Un climat de vive tension a marqué la journée du 19 mars 2026 dans la commune de la Gombe, à Kinshasa, où les occupants de l’immeuble ATF, propriété de l’État congolais, ont été victimes d’un déguerpissement jugé illégal par les autorités.
Selon les informations officielles, l’opération a été menée sur la base d’un titre que les services compétents qualifient de « manifestement irrégulier ». Après des descentes sur le terrain, les constats dressés par le ministre d’État, ministre de la Justice et Garde des Sceaux, Guillaume Ngefa et celui de l’Urbanisme et Habitat, Alexis Gisaro font état de graves irrégularités, notamment des soupçons de faux en écriture et d’usage de faux, ainsi qu’une exécution en dehors du cadre légal.
Une procédure en violation des règles de droit
Le Gouvernement congolais rappelle que toute expulsion doit impérativement reposer sur une décision judiciaire régulière, revêtue de la formule exécutoire.

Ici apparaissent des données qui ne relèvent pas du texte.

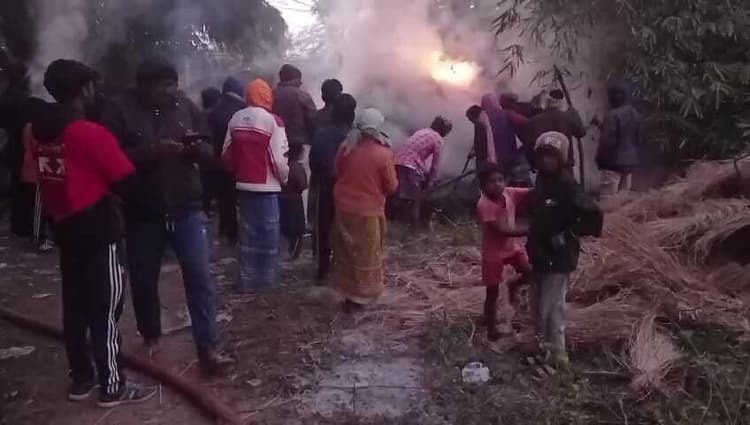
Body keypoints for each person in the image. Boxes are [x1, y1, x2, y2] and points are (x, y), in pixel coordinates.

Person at [33, 59, 155, 406]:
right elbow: (127, 180)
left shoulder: (38, 133)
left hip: (65, 228)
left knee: (74, 308)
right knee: (106, 309)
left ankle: (82, 379)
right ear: (84, 89)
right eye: (92, 87)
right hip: (100, 232)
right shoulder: (89, 133)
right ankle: (113, 385)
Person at [101, 57, 234, 374]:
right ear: (144, 86)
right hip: (142, 212)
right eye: (165, 86)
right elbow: (108, 157)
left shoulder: (185, 106)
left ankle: (208, 348)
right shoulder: (118, 110)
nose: (172, 91)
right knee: (143, 279)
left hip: (187, 207)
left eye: (174, 84)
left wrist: (197, 150)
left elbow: (209, 148)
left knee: (199, 278)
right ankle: (150, 335)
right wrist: (153, 151)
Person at [527, 133, 603, 367]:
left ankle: (559, 357)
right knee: (538, 307)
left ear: (561, 158)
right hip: (539, 254)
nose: (545, 161)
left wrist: (568, 233)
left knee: (552, 309)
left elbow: (593, 215)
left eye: (551, 156)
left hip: (558, 256)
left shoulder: (568, 186)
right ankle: (542, 349)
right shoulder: (542, 182)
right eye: (542, 156)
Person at [223, 79, 289, 292]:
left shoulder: (235, 118)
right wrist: (284, 178)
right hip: (267, 188)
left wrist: (239, 173)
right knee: (268, 239)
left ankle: (247, 281)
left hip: (243, 186)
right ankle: (266, 283)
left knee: (247, 237)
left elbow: (226, 154)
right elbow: (279, 159)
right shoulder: (273, 121)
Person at [333, 108, 398, 310]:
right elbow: (391, 186)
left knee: (347, 251)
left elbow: (337, 171)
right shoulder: (383, 154)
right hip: (368, 211)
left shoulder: (346, 147)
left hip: (344, 207)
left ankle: (347, 292)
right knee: (367, 254)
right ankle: (362, 297)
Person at [476, 164, 533, 341]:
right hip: (493, 253)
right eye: (492, 181)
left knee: (530, 272)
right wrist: (530, 230)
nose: (497, 184)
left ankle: (514, 285)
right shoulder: (484, 205)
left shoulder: (509, 193)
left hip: (513, 247)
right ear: (483, 186)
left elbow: (532, 192)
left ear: (506, 181)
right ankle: (491, 328)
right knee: (492, 292)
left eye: (500, 180)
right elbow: (501, 230)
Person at [310, 93, 357, 283]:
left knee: (323, 228)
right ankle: (346, 270)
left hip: (326, 188)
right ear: (352, 115)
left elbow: (313, 163)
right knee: (348, 230)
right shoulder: (355, 138)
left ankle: (322, 271)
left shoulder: (321, 134)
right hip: (350, 191)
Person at [207, 77, 246, 244]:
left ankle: (229, 233)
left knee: (226, 199)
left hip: (220, 161)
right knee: (244, 199)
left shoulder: (214, 110)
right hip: (241, 160)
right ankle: (244, 233)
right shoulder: (244, 109)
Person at [394, 116, 452, 231]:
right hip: (411, 166)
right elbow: (435, 165)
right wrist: (430, 183)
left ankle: (403, 224)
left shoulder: (422, 131)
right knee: (417, 199)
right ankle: (414, 229)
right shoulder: (438, 139)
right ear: (444, 130)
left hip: (398, 161)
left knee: (404, 196)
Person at [520, 89, 586, 177]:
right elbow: (581, 132)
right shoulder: (567, 118)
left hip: (543, 168)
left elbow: (528, 146)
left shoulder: (534, 121)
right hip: (565, 168)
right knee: (566, 186)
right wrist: (572, 110)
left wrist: (532, 164)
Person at [596, 81, 643, 200]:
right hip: (630, 163)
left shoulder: (612, 115)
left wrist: (599, 159)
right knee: (623, 201)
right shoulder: (636, 114)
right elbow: (637, 139)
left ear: (615, 96)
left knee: (607, 199)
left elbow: (607, 141)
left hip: (612, 164)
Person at [21, 97, 54, 252]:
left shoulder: (27, 126)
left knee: (34, 207)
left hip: (28, 170)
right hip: (36, 172)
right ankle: (39, 238)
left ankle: (37, 235)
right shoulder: (36, 128)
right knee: (39, 208)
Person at [482, 93, 532, 187]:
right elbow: (526, 124)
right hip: (510, 158)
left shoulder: (487, 117)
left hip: (495, 158)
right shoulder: (510, 116)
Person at [272, 64, 317, 150]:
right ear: (293, 79)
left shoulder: (270, 95)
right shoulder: (302, 96)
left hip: (275, 140)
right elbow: (313, 120)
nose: (301, 82)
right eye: (299, 79)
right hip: (296, 143)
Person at [281, 143, 308, 259]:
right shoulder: (297, 168)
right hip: (295, 200)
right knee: (296, 227)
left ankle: (287, 249)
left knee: (285, 225)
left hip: (282, 197)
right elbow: (303, 185)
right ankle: (294, 251)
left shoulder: (283, 165)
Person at [466, 105, 491, 169]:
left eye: (470, 118)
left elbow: (483, 144)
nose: (469, 120)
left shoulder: (481, 125)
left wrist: (474, 154)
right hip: (481, 158)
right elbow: (478, 141)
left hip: (484, 159)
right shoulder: (478, 124)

Celle-ci doit être mise en œuvre dans le strict respect des procédures légales, notamment avec l’intervention d’un huissier de justice agissant dans les limites de son mandat.

Dans le cas de l’immeuble ATF, ces exigences n’auraient pas été respectées, ce qui confère à l’opération un caractère arbitraire et potentiellement criminel au regard de la loi.
La justice saisie pour faire la lumière
Face à la gravité des faits, le ministre d’État, ministre de la Justice et Garde des Sceaux a instruit le Procureur Général près la Cour de Cassation d’ouvrir sans délai une enquête judiciaire. L’objectif est d’identifier et de poursuivre les auteurs, co-auteurs et complices de cette opération irrégulière. Cette démarche vise à établir les responsabilités et à sanctionner toute tentative d’appropriation frauduleuse ou d’atteinte aux droits des occupants.
Mesures d’urgence pour sécuriser les lieux
Parallèlement, le ministre d’État, ministre de l’Urbanisme et Habitat a ordonné la sécurisation immédiate de l’immeuble. Les services compétents ont été instruits de protéger les occupants affectés et de préserver ce patrimoine public contre toute nouvelle tentative d’occupation ou de spoliation.
Le phénomène « Folio » à nouveau pointé
Cette affaire remet en lumière le phénomène dit « Folio », souvent associé à des pratiques de fraude foncière et immobilière en République Démocratique du Congo. Le Gouvernement réaffirme sa volonté de lutter fermement contre ces dérives qui fragilisent la sécurité juridique des biens et alimentent les conflits urbains.
Un test pour l’État de droit
Au-delà de ce cas précis, ce déguerpissement soulève des enjeux majeurs liés au respect de l’État de droit, à la protection des citoyens et à la gestion du patrimoine public. Les autorités assurent qu’aucune tolérance ne sera accordée face aux violations de la loi, et que des mesures exemplaires seront prises pour prévenir de tels abus à l’avenir. L’évolution de la procédure judiciaire engagée sera déterminante pour établir la vérité et restaurer la confiance dans les mécanismes de régulation foncière et immobilière à Kinshasa.